Puchkova L V, Vakharlovskiĭ V G, Gaĭtskhoki V S, Monakhov N K, Shvartsman A L
Genetika. 1982 May;18(5):703-12.
The radioimmunochemical study of ceruloplasmin-synthesizing polyribosomes was carried out using bioptic liver specimens obtained from fourteen homozygous patients with hepatolenticular degeneration (Wilson--Konovalov disease) and from eight control patients with various non-hereditary diseases. The measurement of binding of 125I-antibodies to the nascent polysome-bound ceruloplasmin chains demonstrated that in control patients this protein is only synthesized on membrane-bound polysomes, while free polysomes do not contribute to the synthesis of ceruloplasmin.
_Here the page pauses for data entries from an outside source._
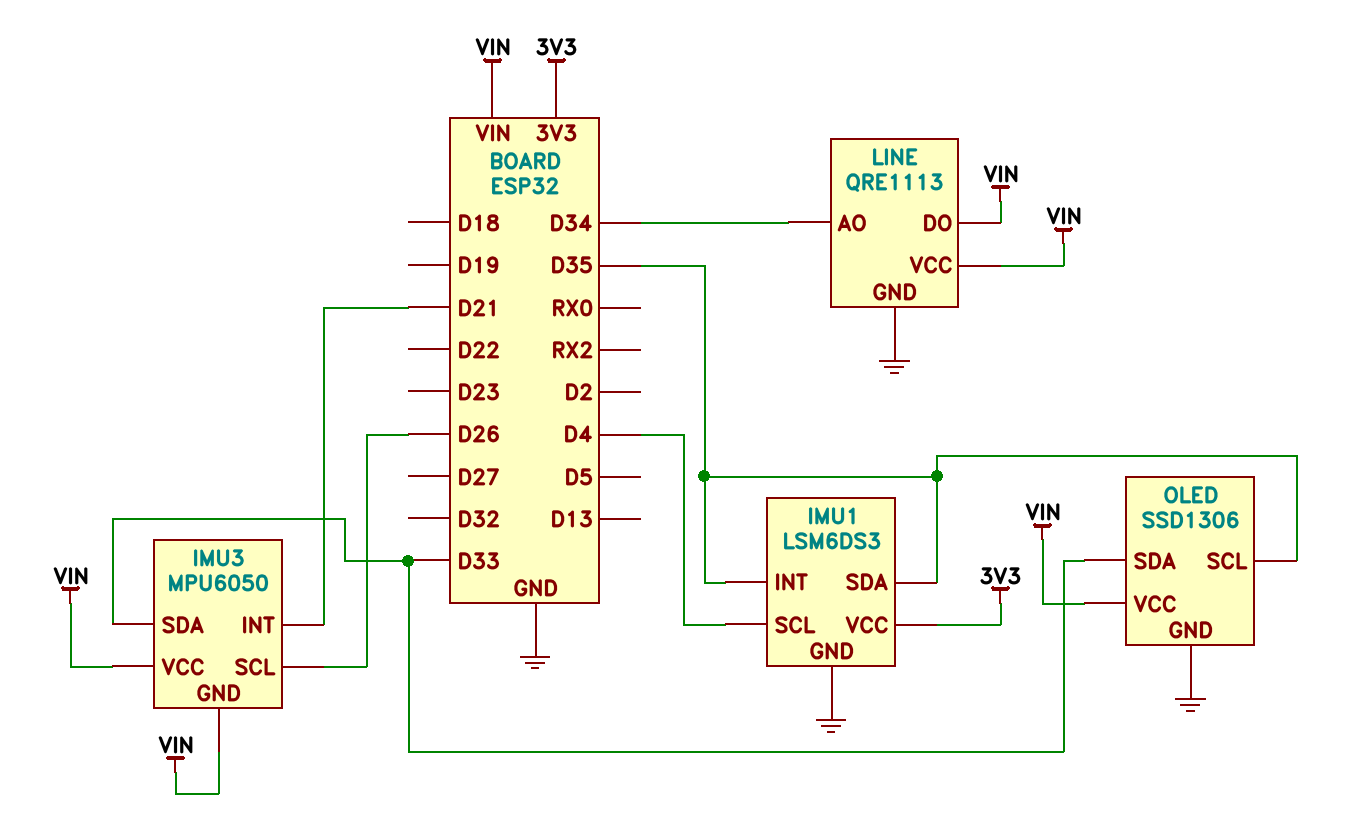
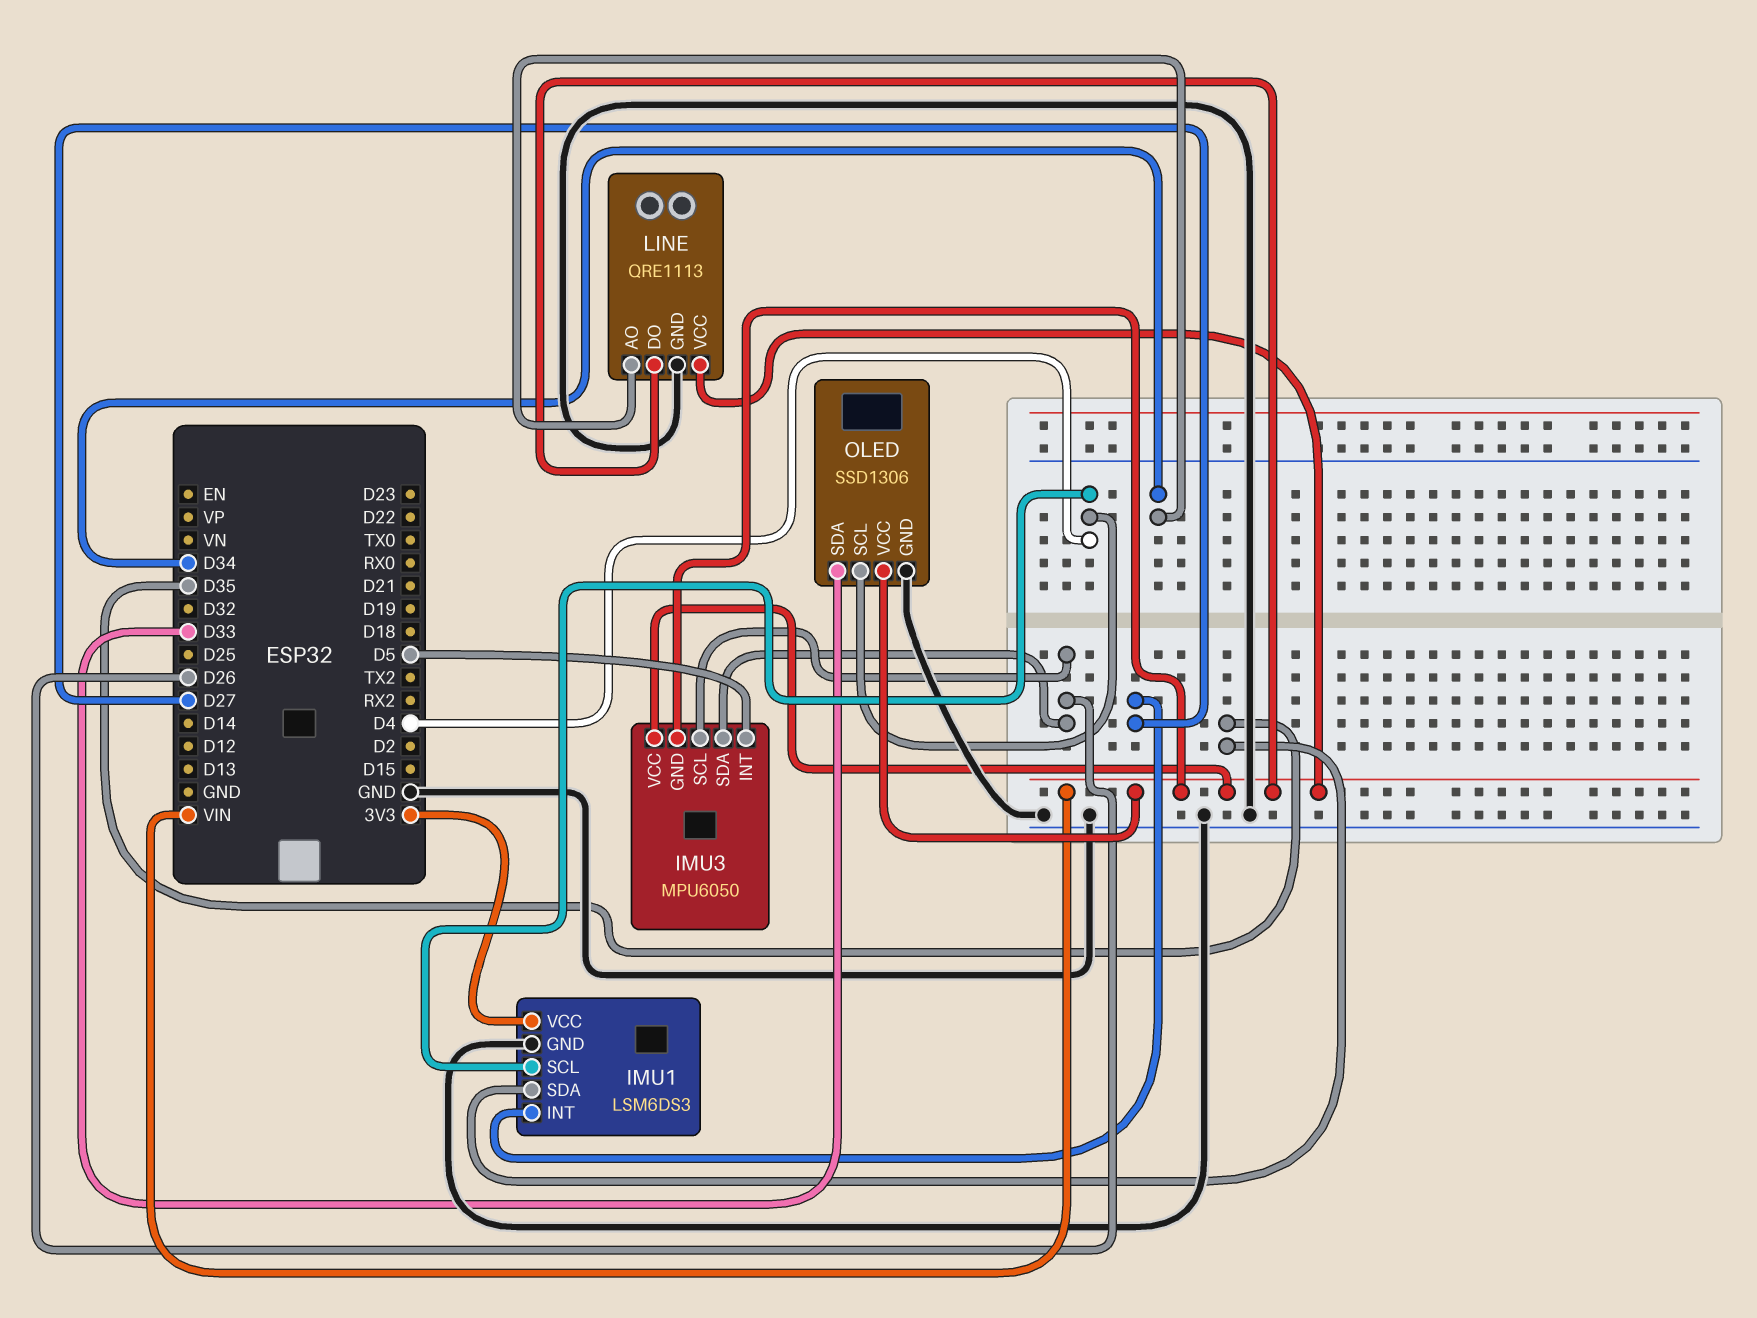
IMU1 pin INT: D35 -> D27
IMU3 pin INT: D21 -> D5
IMU3 pin SDA: D33 -> D26
OLED pin SCL: D35 -> D4

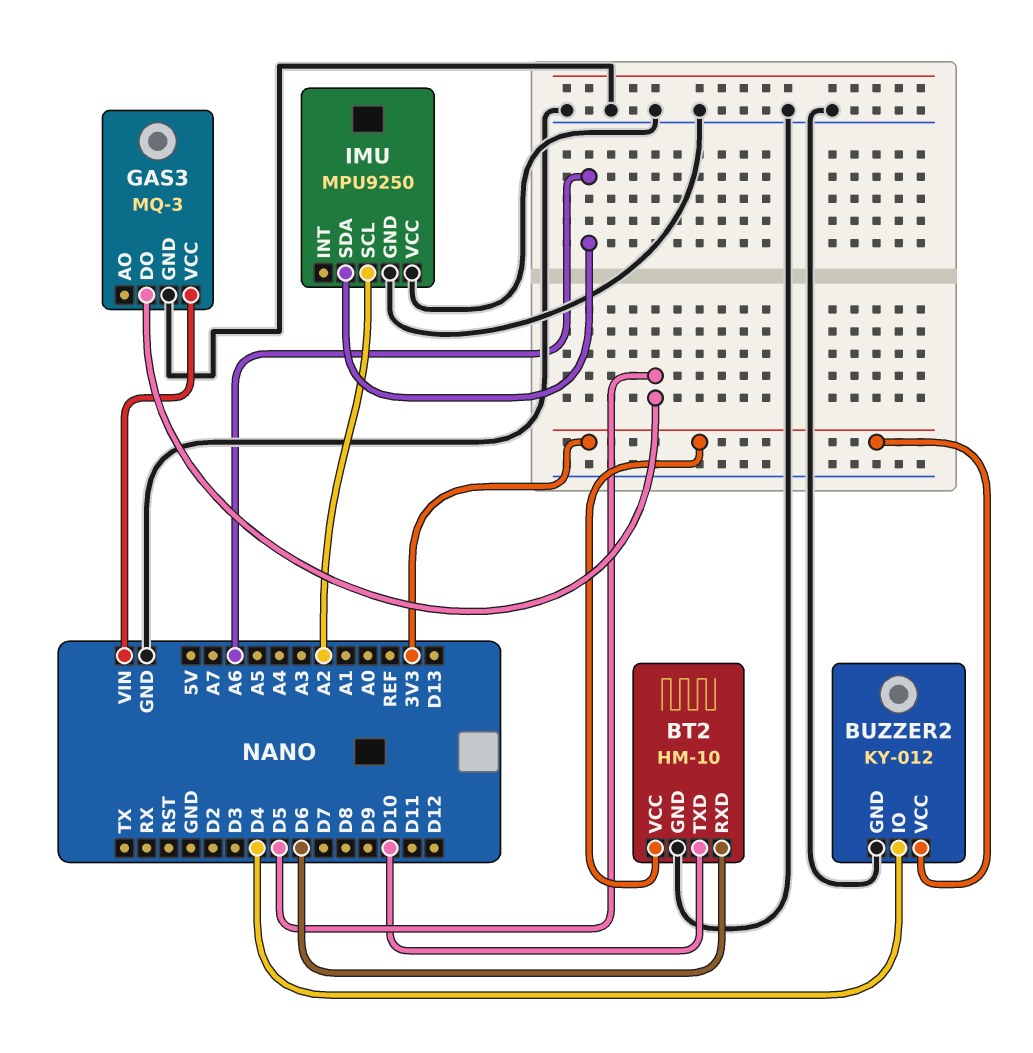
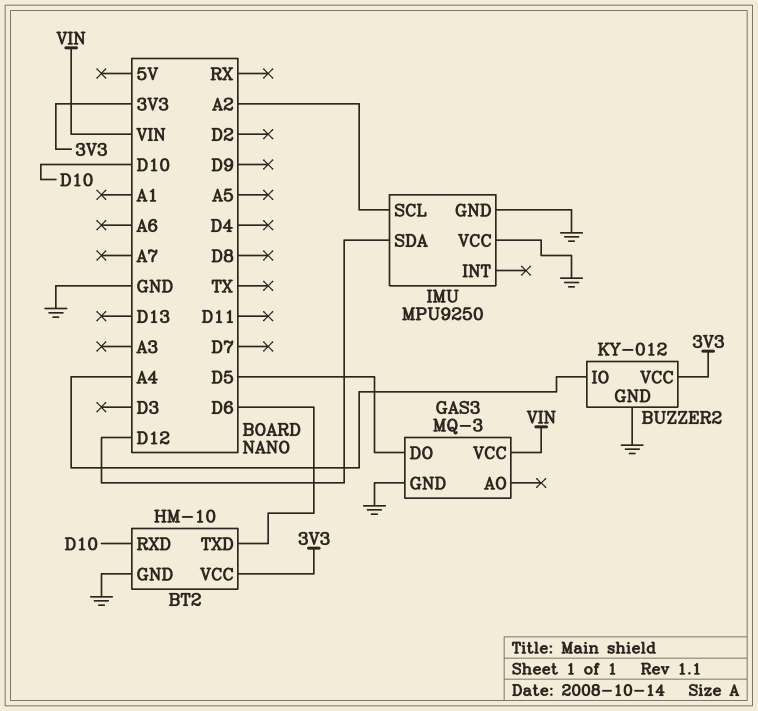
BT2 pin RXD: D6 -> D10
BT2 pin TXD: D10 -> D6
BUZZER2 pin IO: D4 -> A4
IMU pin SDA: A6 -> D12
The majority of homozygous carriers of Wilson--Konovalov mutation (eleven of fourteen) are characterized by the involvement of free, rather than membrane-bound polysomes, in the synthesis of ceruloplasmin. This shift of ceruloplasmin synthesis from membrane-bound to free polysomes seems to be accompanied by disturbances in the cotranslational proteolytic maturation of ceruloplasmin from its biosynthetic precursors. As a result of this defect, a putative of ceruloplasmin (preproceruloplasmin) was detected in the content of Golgi complex as well as in the serum of homozygous patients. This precursor of a molecular weight 84,000 was found neither in Golgi complex, nor in the serum of control subjects.